Classification

Classification Overview

Classification is the mapping of percepts into equivalence classes so that agents can select actions efficiently. Given a cognitive system dealing with percepts in the world, classification reduces the complexity of mapping percepts to actions.

The core challenge: if there are n binary percepts, there are 2^n possible combinations. With even 10 percepts, there are 1024 combinations; with 300 percepts, the combinations exceed the number of atoms in the universe. Intelligent agents must map these percept combinations to actions in near real-time despite having only finite computational resources.

Equivalence Classes

Classification solves the percept-to-action mapping problem by breaking one impossibly large lookup table into many small tables. Without classification, an agent would need a table with 2^n rows (percept combinations) and 2^m columns (action combinations). Classification groups percepts into equivalence classes, making the problem tractable.

This is the power of knowledge: taking a complex problem and decomposing it into smaller, simpler problems.

Concept Hierarchies

Concepts organize into hierarchies. For example: Vertebrate > Bird > {Eagle, Bluebird, Penguin}. Each level in the hierarchy keys on different features:

  • At higher levels (Bird vs. Reptile vs. Mammal), features like “has feathers” or “lays eggs” matter

  • At lower levels (Eagle vs. Bluebird), features like size become discriminating

This hierarchical organization provides control over processing: establish a node, then refine it downward. The organization itself is a source of power — it dictates what processing should occur at each level.

Types of Concepts

Concepts lie on a spectrum from formal to informal:

  1. Axiomatic concepts — defined by necessary and sufficient conditions (e.g., geometric shapes). A circle is all points equidistant from a center point. Easy to communicate and program.

  2. Prototype concepts — defined by typical properties that can be overridden (e.g., “chair”). A prototypical chair has four legs, a back, metal material, no arms, no cushion. Represented naturally using frames with default slot values. Specific instances (e.g., stool) inherit from the prototype but override certain properties (e.g., no back). Related to frame inheritance and defaults.
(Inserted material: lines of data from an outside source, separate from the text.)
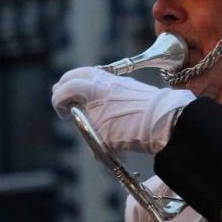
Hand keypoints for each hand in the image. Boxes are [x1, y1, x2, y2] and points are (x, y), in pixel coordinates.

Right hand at [51, 68, 193, 153]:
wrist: (163, 120)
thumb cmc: (132, 130)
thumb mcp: (104, 140)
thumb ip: (92, 138)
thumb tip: (91, 146)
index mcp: (91, 90)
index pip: (64, 89)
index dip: (58, 103)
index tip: (63, 116)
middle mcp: (102, 80)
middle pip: (75, 75)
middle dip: (65, 87)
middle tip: (63, 101)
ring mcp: (117, 81)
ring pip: (91, 74)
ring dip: (82, 86)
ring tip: (82, 101)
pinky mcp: (130, 84)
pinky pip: (106, 80)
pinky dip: (98, 88)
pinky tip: (102, 103)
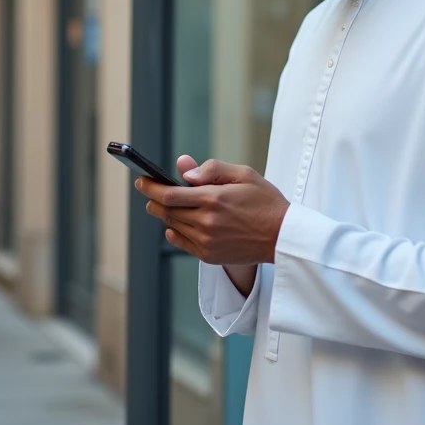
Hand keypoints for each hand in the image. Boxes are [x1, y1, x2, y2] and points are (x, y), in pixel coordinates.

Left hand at [135, 155, 290, 264]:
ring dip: (165, 214)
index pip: (169, 194)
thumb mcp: (243, 174)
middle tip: (150, 191)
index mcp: (214, 198)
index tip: (141, 180)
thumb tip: (183, 172)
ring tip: (164, 206)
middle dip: (154, 200)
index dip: (151, 187)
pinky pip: (181, 242)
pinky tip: (175, 225)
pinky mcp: (209, 255)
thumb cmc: (265, 202)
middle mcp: (207, 222)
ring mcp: (207, 241)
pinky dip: (174, 232)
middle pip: (166, 211)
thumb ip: (211, 169)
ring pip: (172, 225)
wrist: (282, 236)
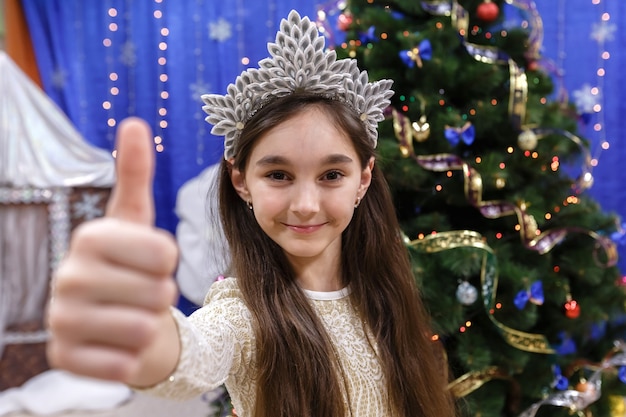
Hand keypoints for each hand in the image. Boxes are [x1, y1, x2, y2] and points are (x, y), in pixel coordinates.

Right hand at [47, 118, 179, 383]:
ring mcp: (59, 320)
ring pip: (142, 330)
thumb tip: (135, 122)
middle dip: (161, 295)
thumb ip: (134, 174)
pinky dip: (132, 359)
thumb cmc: (134, 268)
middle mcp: (66, 276)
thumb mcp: (136, 221)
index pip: (164, 252)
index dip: (169, 261)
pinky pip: (122, 366)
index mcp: (89, 238)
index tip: (154, 261)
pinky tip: (118, 347)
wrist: (118, 319)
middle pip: (158, 293)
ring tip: (131, 316)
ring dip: (148, 327)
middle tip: (142, 293)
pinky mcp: (64, 359)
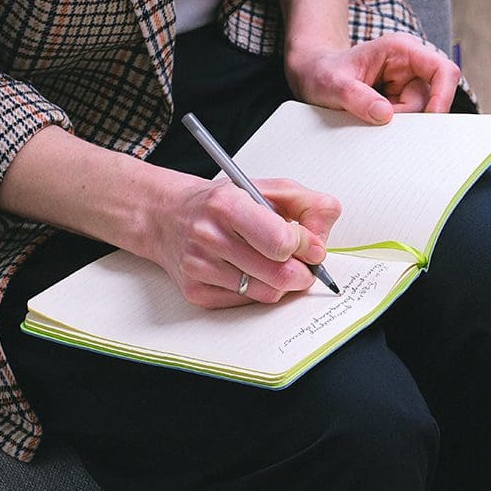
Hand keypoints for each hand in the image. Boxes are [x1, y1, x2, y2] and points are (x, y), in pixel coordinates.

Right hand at [149, 171, 341, 307]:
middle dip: (303, 272)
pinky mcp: (196, 292)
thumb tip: (324, 234)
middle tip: (305, 264)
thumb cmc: (220, 203)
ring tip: (276, 264)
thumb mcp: (265, 188)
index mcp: (227, 205)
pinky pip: (247, 302)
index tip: (312, 246)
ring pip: (267, 293)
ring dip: (282, 283)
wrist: (167, 216)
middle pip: (279, 275)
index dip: (307, 247)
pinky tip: (251, 272)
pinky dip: (259, 290)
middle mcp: (209, 237)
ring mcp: (200, 268)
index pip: (282, 242)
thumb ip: (306, 204)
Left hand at [284, 33, 461, 124]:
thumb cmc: (322, 72)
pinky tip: (369, 121)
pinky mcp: (400, 104)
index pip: (443, 71)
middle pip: (430, 102)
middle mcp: (410, 68)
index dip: (443, 96)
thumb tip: (385, 115)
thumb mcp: (333, 84)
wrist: (312, 77)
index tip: (429, 119)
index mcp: (402, 51)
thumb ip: (357, 98)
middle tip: (375, 120)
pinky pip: (406, 124)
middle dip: (408, 119)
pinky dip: (391, 130)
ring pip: (418, 117)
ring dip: (396, 126)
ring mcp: (406, 87)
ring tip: (365, 117)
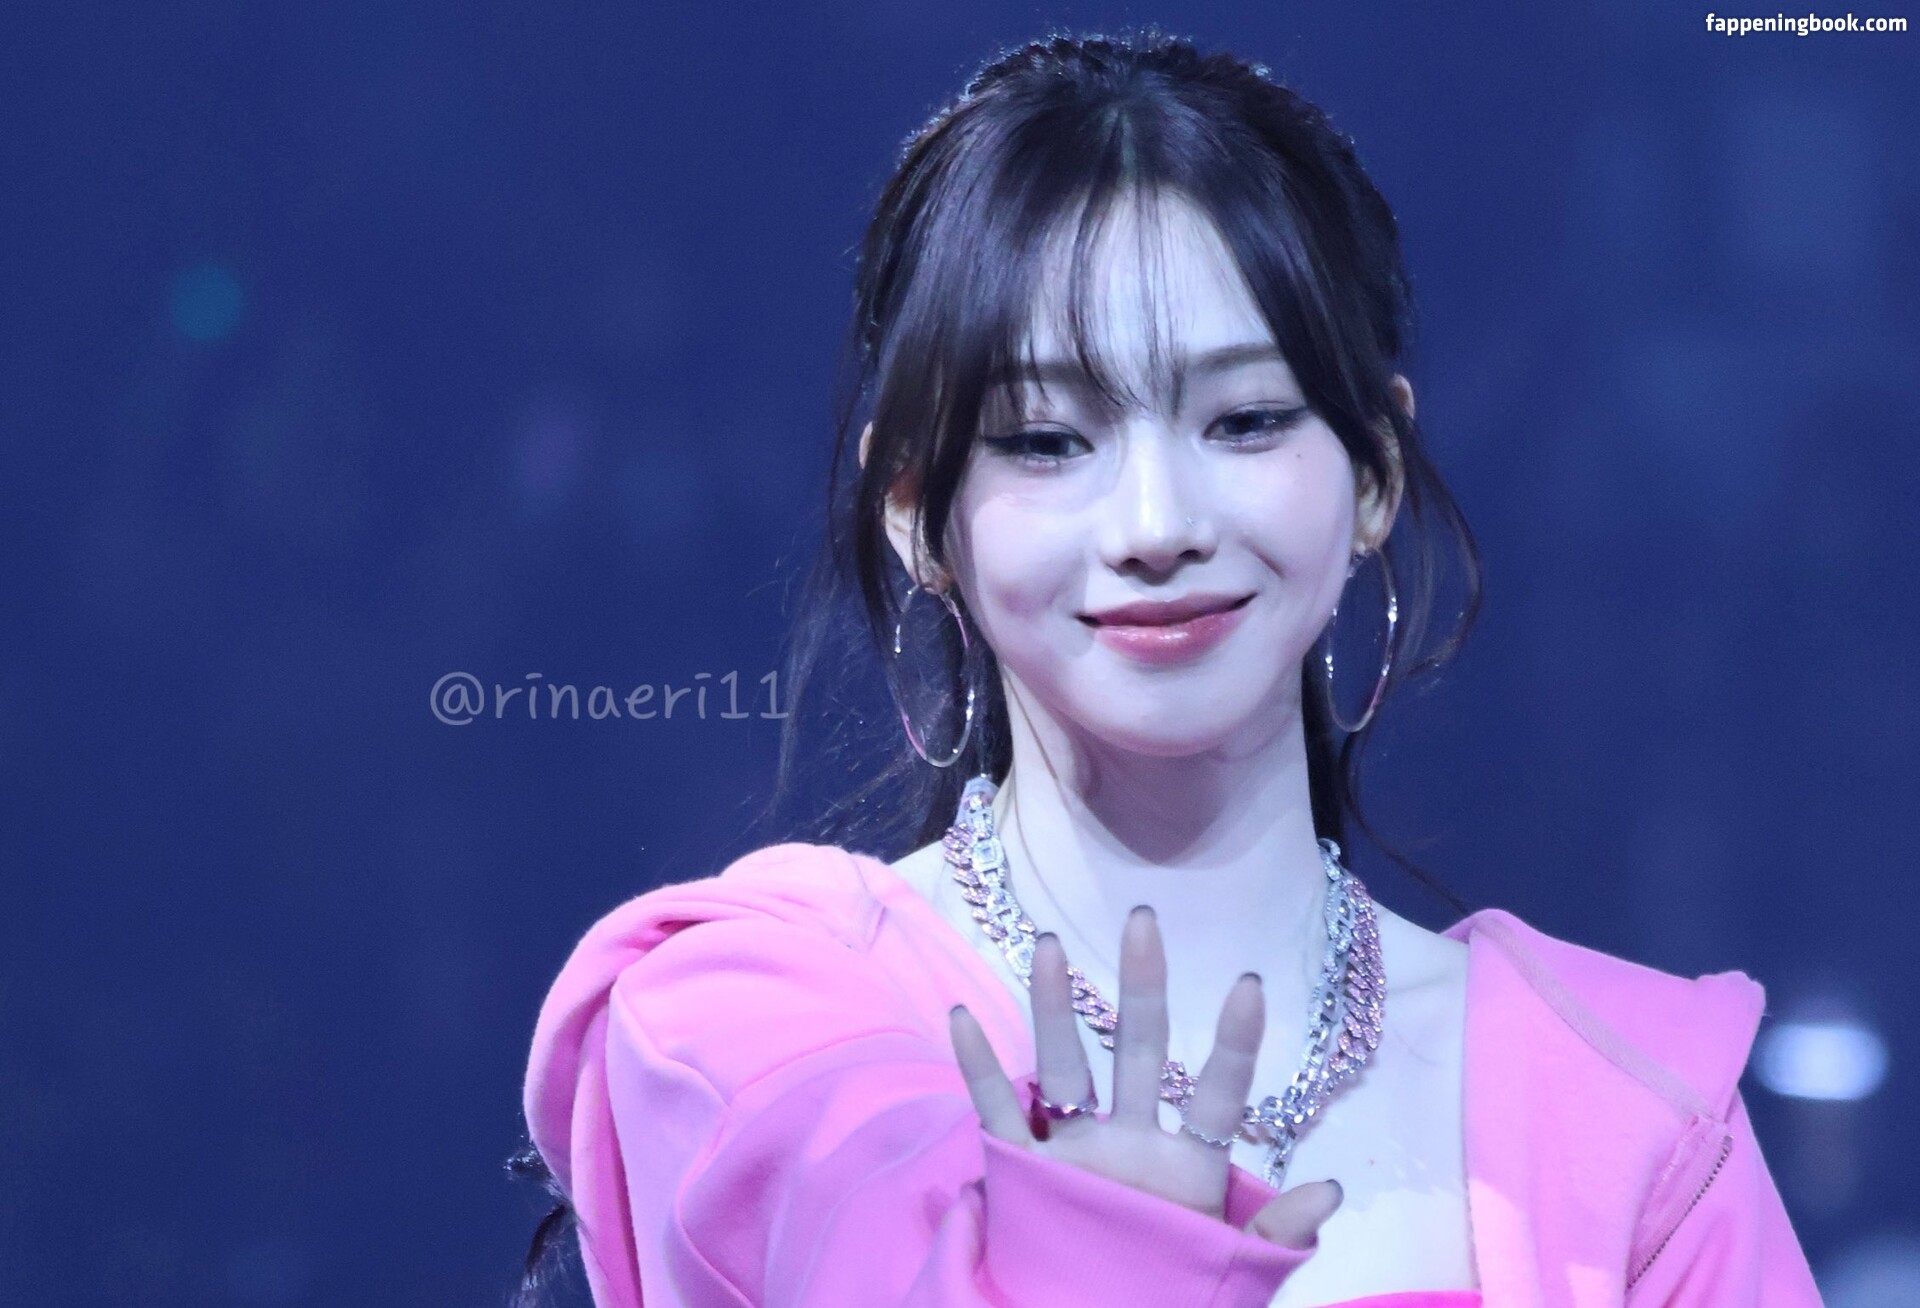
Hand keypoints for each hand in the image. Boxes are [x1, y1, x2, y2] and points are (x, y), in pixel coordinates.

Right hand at [949, 904, 1342, 1248]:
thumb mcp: (1232, 1270)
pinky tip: (963, 1018)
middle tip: (1145, 919)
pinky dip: (978, 1068)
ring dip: (1054, 1006)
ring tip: (1051, 944)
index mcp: (1187, 1166)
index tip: (1249, 985)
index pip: (1218, 1095)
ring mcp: (1075, 1151)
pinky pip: (997, 1112)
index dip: (1234, 1044)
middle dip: (1143, 987)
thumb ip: (1274, 1233)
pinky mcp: (1024, 1174)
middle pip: (1138, 1051)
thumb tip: (1331, 1188)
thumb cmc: (1174, 1297)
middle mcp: (1130, 1142)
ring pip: (1063, 1064)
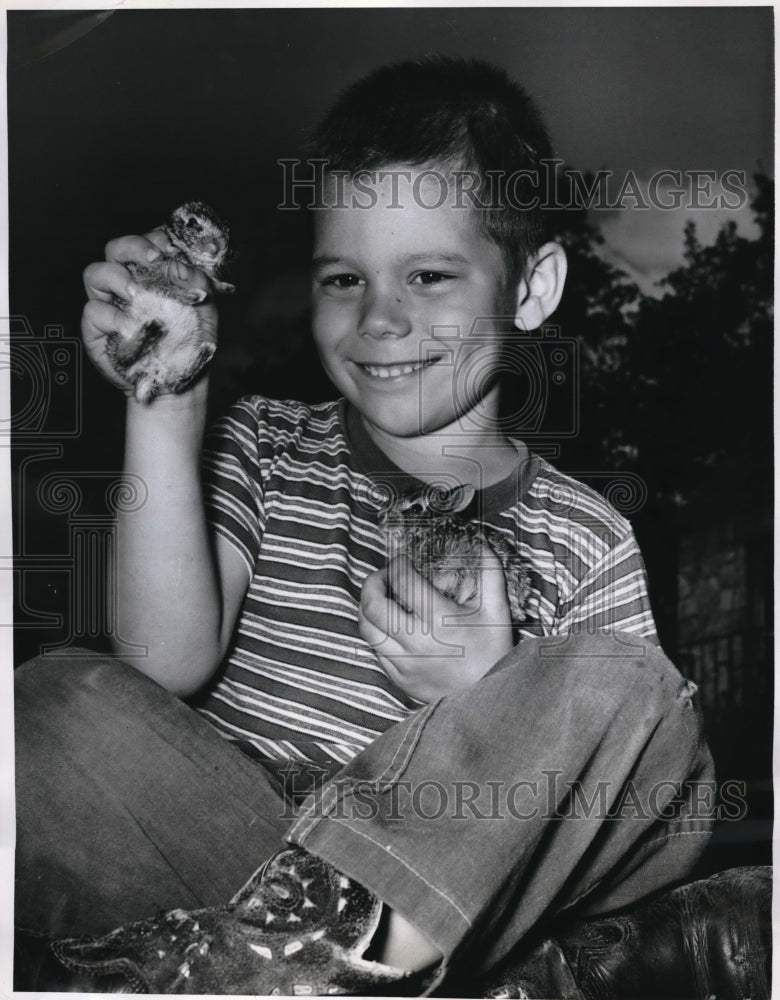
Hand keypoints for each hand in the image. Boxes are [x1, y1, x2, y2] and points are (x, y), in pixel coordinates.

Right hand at [81, 230, 217, 394]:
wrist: (179, 382)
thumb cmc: (190, 345)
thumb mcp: (204, 310)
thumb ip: (197, 282)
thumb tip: (180, 264)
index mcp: (151, 275)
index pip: (145, 243)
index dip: (154, 239)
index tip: (170, 248)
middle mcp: (127, 284)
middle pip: (116, 249)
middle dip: (133, 247)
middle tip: (153, 260)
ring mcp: (109, 304)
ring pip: (95, 272)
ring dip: (117, 277)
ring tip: (138, 295)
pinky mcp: (96, 329)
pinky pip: (93, 311)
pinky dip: (113, 316)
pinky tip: (132, 326)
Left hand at [358, 548, 513, 702]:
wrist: (489, 700)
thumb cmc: (494, 653)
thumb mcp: (497, 611)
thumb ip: (490, 573)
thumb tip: (482, 544)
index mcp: (439, 620)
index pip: (402, 581)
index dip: (397, 564)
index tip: (403, 561)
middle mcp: (416, 641)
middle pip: (372, 605)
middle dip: (372, 582)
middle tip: (383, 576)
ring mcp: (404, 662)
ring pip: (367, 629)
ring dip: (367, 608)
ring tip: (380, 599)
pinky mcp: (399, 678)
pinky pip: (375, 650)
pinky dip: (376, 633)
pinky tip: (388, 625)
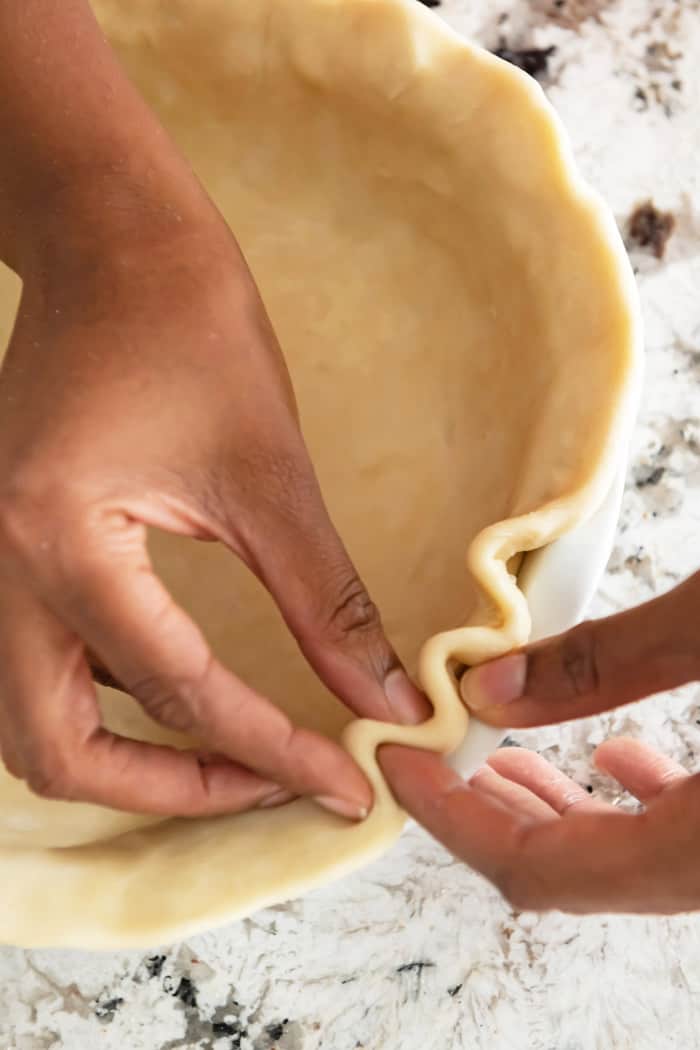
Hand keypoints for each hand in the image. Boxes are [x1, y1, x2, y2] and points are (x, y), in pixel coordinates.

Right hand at [0, 190, 424, 821]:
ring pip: (33, 719)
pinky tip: (180, 691)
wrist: (111, 244)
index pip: (176, 693)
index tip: (343, 785)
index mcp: (58, 544)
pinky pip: (38, 662)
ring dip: (127, 756)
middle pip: (56, 752)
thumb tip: (385, 698)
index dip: (271, 752)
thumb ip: (326, 601)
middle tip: (268, 784)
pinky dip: (105, 700)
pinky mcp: (2, 547)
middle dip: (167, 788)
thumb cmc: (189, 327)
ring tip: (234, 752)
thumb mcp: (270, 474)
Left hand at [382, 572, 699, 912]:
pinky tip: (612, 755)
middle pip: (571, 871)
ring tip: (497, 753)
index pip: (538, 866)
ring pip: (621, 858)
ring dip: (551, 807)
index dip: (452, 816)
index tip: (398, 762)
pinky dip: (626, 804)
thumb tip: (487, 689)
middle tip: (428, 752)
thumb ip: (602, 662)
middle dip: (486, 811)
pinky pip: (670, 836)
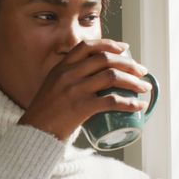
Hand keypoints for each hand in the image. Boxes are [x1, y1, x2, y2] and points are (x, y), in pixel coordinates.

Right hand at [18, 39, 152, 140]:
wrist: (33, 134)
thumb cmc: (44, 114)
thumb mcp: (52, 87)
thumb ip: (68, 79)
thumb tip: (93, 78)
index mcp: (61, 67)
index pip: (87, 46)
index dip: (109, 44)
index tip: (125, 48)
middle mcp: (68, 74)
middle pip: (105, 60)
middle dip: (129, 64)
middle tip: (142, 72)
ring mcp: (74, 90)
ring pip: (112, 77)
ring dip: (134, 81)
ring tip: (144, 88)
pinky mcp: (80, 107)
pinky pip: (111, 101)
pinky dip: (129, 103)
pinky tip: (138, 106)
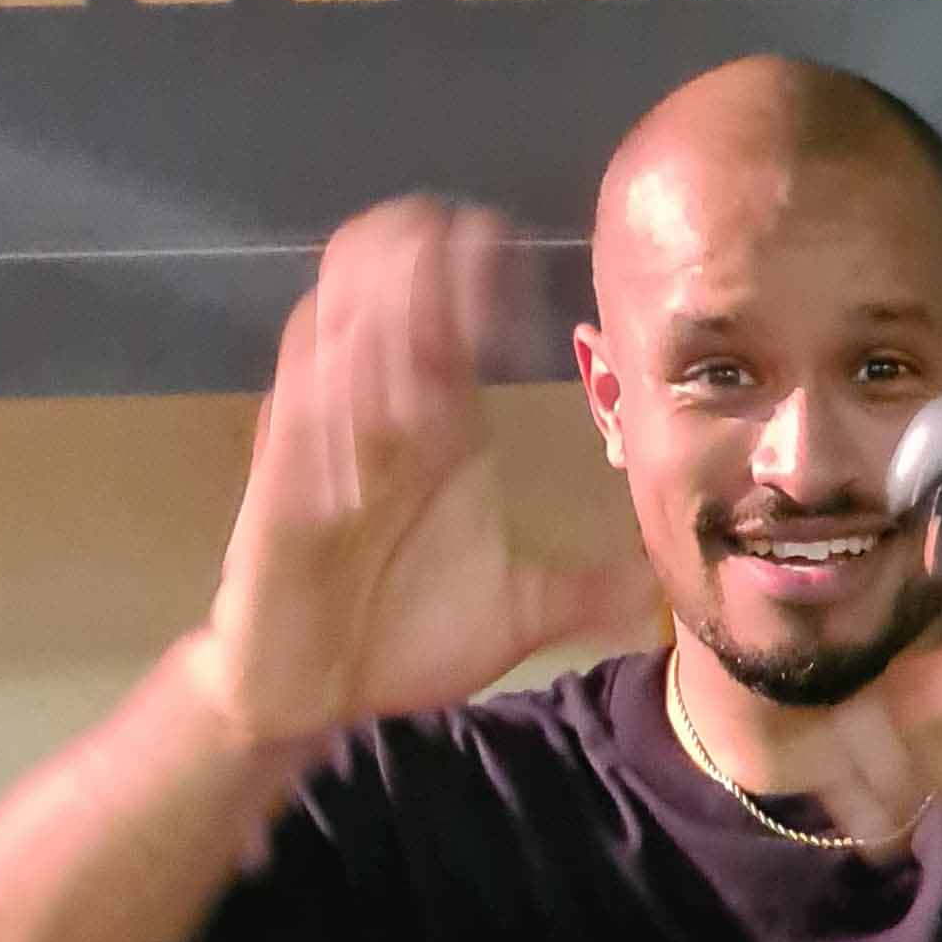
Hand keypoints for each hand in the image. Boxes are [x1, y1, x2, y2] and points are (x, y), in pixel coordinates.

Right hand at [197, 201, 655, 747]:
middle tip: (470, 244)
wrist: (319, 698)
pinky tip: (392, 398)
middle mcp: (376, 415)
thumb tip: (660, 590)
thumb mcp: (518, 613)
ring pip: (329, 322)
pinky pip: (297, 407)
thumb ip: (584, 591)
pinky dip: (336, 390)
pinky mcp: (281, 482)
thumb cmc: (405, 640)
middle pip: (379, 284)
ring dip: (380, 304)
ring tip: (432, 296)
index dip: (472, 268)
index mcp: (433, 425)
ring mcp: (322, 440)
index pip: (447, 312)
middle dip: (419, 254)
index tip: (513, 252)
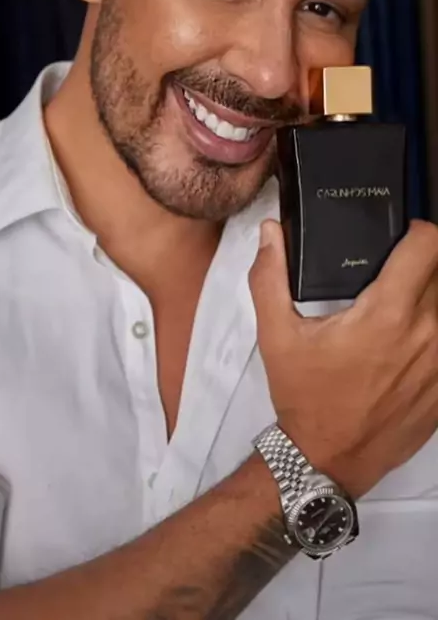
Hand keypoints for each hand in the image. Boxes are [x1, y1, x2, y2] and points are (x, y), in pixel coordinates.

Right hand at [249, 219, 437, 497]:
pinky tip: (409, 344)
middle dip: (422, 265)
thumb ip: (270, 277)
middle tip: (395, 272)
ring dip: (430, 298)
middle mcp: (426, 333)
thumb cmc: (304, 395)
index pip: (429, 245)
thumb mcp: (276, 335)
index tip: (399, 239)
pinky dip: (433, 332)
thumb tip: (269, 232)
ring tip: (403, 306)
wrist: (327, 460)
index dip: (416, 232)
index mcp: (388, 313)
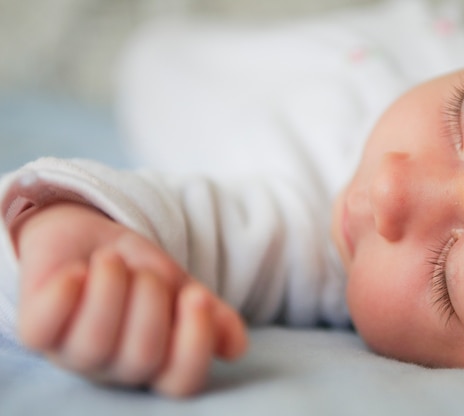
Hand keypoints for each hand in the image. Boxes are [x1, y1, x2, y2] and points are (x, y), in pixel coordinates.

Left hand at [12, 203, 246, 396]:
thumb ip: (210, 314)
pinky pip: (43, 327)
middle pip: (141, 359)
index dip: (195, 343)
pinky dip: (65, 292)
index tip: (197, 297)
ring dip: (110, 289)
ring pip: (94, 343)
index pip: (182, 381)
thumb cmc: (138, 271)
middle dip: (150, 302)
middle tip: (144, 271)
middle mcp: (116, 366)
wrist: (90, 238)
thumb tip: (237, 347)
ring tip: (110, 262)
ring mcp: (73, 353)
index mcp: (157, 360)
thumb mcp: (180, 286)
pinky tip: (76, 272)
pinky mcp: (37, 332)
  3. Exemplar concepts — defined only by examples, with no typical or necessary conditions (e.g., beauty, freedom). Culture-specific or individual-specific. Very hard to define, communicate, or program.

Beyond exemplars, qualia (raw sensations like bitterness) are even less formal — nearly impossible to communicate to others.

Matching concepts to methods: case-based reasoning suits exemplar concepts (hard to abstract into conditions), while formal logical methods suit axiomatic concepts with clear necessary/sufficient conditions.

Bottom-Up Classification

Two complementary classification strategies:

  • Top-down (establish-and-refine): Start at the top of a hierarchy and refine downward. Best when you already know something belongs to a broad category and need to determine the specific subclass.

  • Bottom-up (identify-and-abstract): Start with known leaf-node values and abstract upward to make a prediction at the root. Example: predicting Dow Jones Industrial Average from GDP, inflation, employment — which themselves are derived from overtime hours, consumer sentiment index, new orders index, etc.

Bottom-up processing applies when you know feature values at the lowest level and need to classify or predict at a higher level.

Cognitive Connection

Classification is ubiquitous in cognition: recognizing a car as a Porsche, diagnosing a software bug, a doctor naming a disease category. Its centrality stems from enabling action selection — once a doctor classifies a disease, therapy follows; once you classify a bug, repair follows. If intelligence is largely about selecting the right action, classification is central to cognition.